Nothing like that happened this time. Just after finishing my sad tail of long-ago woe, we stopped at a rest stop to “rest.” Four deer crossed the exit right in front of us. Because we were driving the Prius and it had switched to silent stealth mode, the deer weren’t frightened by any noise and we were able to watch them for a long time. A truck pulling a boat scared them finally and they ran off.

In Baker City we decided we’d had enough fun for one day, ate dinner and found a place to rest our weary heads for the night.

Day 2: From Baker City we kept heading east. But there’s a lot of east, and until you hit the Rockies a lot of it looks alike. Not that I don’t like the desert — I do, very much — but it’s not the most scintillating scenery ever. Cousin M lives in Lewiston and might not be too put off by a surprise visit. So at Ontario we turned left and headed north on US-95 along the Little Salmon and Salmon Rivers to Lewiston.

At Whitebird I pointed out the old highway that snakes down the mountain in hairpin turns for miles and miles. As a newly-minted driver, I drove that highway in a fog so dense I could barely see the road ahead. It was probably a good thing. (My mama: You can’t drive this road! My dads: She’s doing fine. Let her drive. [he then put his had over his face and went to sleep while mama panicked in the back seat]) When I reached the bottom the fog lifted. I turned back and looked up at the road I’d come down. Then I pulled over and asked someone else to drive. I felt sick to my stomach.

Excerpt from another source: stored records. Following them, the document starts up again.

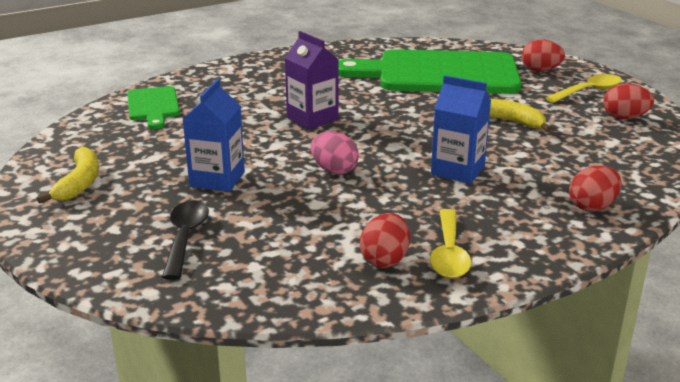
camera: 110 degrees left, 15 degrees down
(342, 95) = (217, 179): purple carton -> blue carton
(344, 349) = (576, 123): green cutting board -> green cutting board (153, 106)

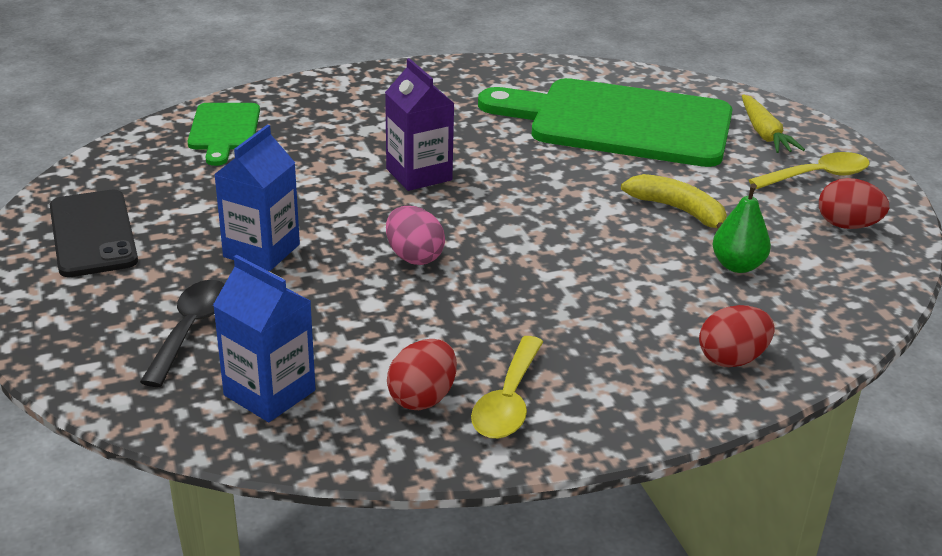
camera: 10 degrees right, 5 degrees up
(79, 183) = (93, 234): yellow banana -> black phone
(457, 170) = (576, 278): blue carton -> blue carton (269, 393)
(540, 70) = (764, 134): red egg -> yellow carrot
(565, 150) = (737, 266): none -> green pear

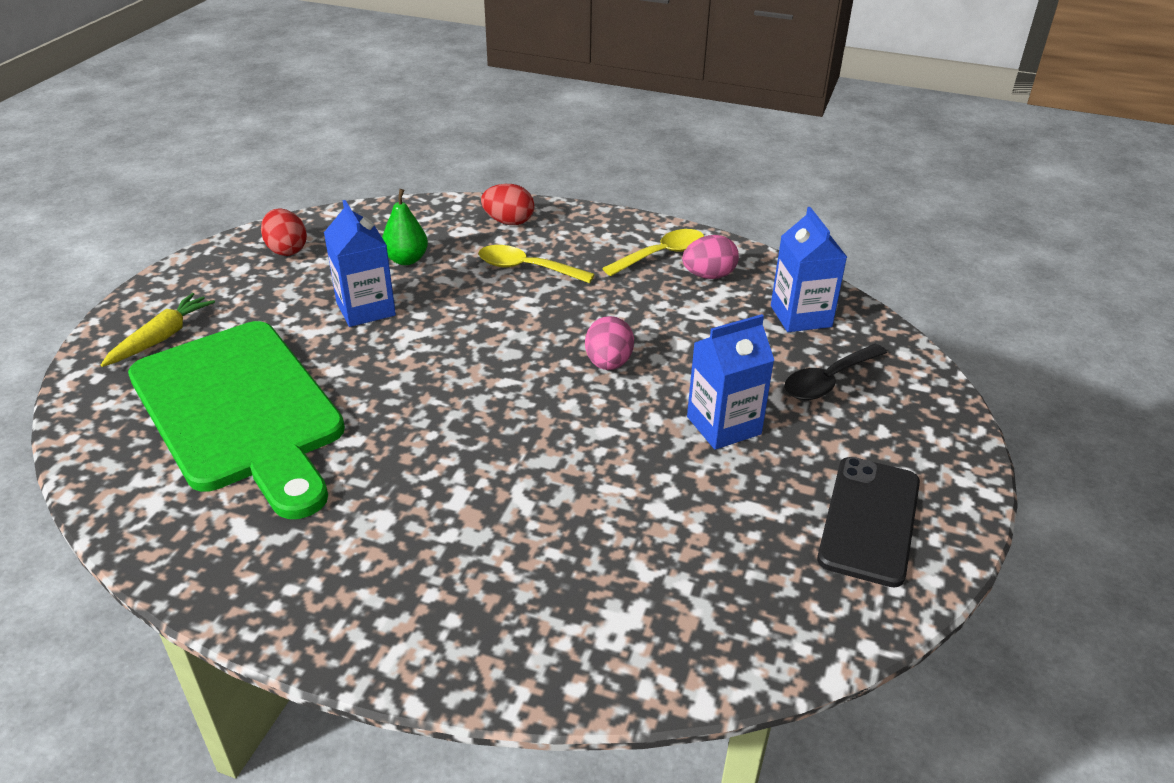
camera: 140 degrees left, 5 degrees up
(224, 130) = (633, 625): green cutting board -> none
(419, 174) = (504, 442): purple carton -> none
(422, 398) = (708, 276): red egg -> pink egg
(679, 211) = (366, 309): yellow banana -> blue carton
(817, 176) = (218, 287): yellow spoon -> yellow spoon (526, 268)

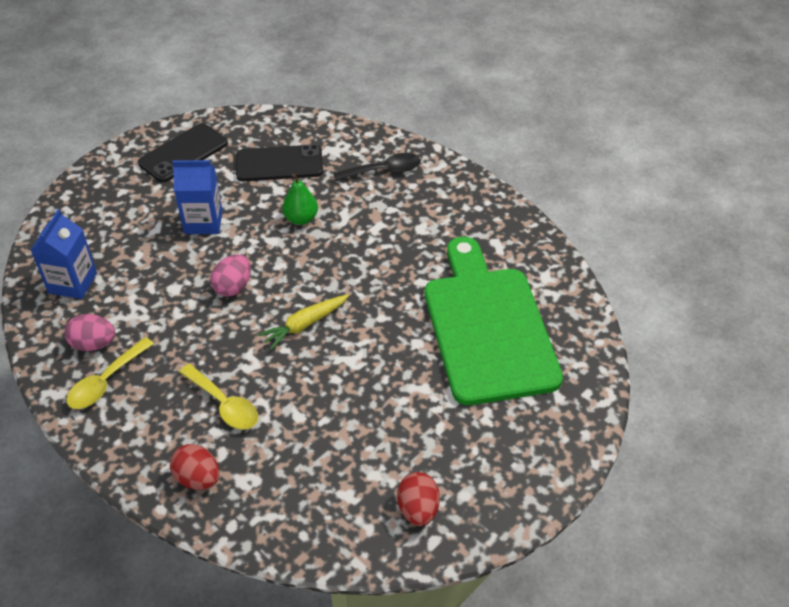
camera: 155 degrees left, 10 degrees up
(162, 337) = (538, 421): yellow carrot -> yellow carrot (304, 325)
(366, 309) = (374, 399): blue carton -> none
(406, 260) = (316, 453): green pear -> green pear (301, 218)
(661, 255) = (106, 382): yellow spoon -> yellow spoon turned 45 degrees counterclockwise
(695, 555) = (279, 164): none -> black phone
(828, 381) = (114, 230): black spoon -> black spoon (384, 170)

#1 Son thought the old road looked like fun. This driver was glad that the new road is straight and relatively boring.

Cousin M’s birthday was the next day, so she said we were her “birthday present” when we showed up unexpectedly. And we had a very nice evening chatting and catching up.

Day 3: From Lewiston north to Colfax, then a left turn across the middle of Washington, over Snoqualamie Pass and to Seattle. Lots of long, long, straight stretches of road on I-90. The pass was lovely, though.

Negotiating the Seattle rush-hour traffic as quickly as possible, and with only one wrong turn thanks to GPS Navigation, we made it to the Bainbridge ferry with time to spare. From the ferry we drove across Bainbridge and then up and across the Hood Canal bridge to Sequim. We were tired. It was dark. We found a place to crash and slept.

Day 4: With a few stops along the way to check out various points of interest, we followed US-101 around the Olympic Peninsula and down the Washington coast, then across the Columbia to Astoria. We made another left turn at Astoria. (Sometimes this seemed like a car race: Drive fast, turn left.) Then it was a short sprint along OR-30 home.

Whew.

The fur kids were glad to see us. We were glad to see them. I was happy to sleep in my own bed and not have to drive anywhere the next day. Pics will be up somewhere as soon as I get around to it.

The Prius, I am happy to report, averaged 53 miles-per-gallon over the trip.

This was the first road trip during which #1 Son was a legal driver. I really appreciated turning over some of the driving to him while I knitted. The “secret project” is coming right along and should be finished on schedule!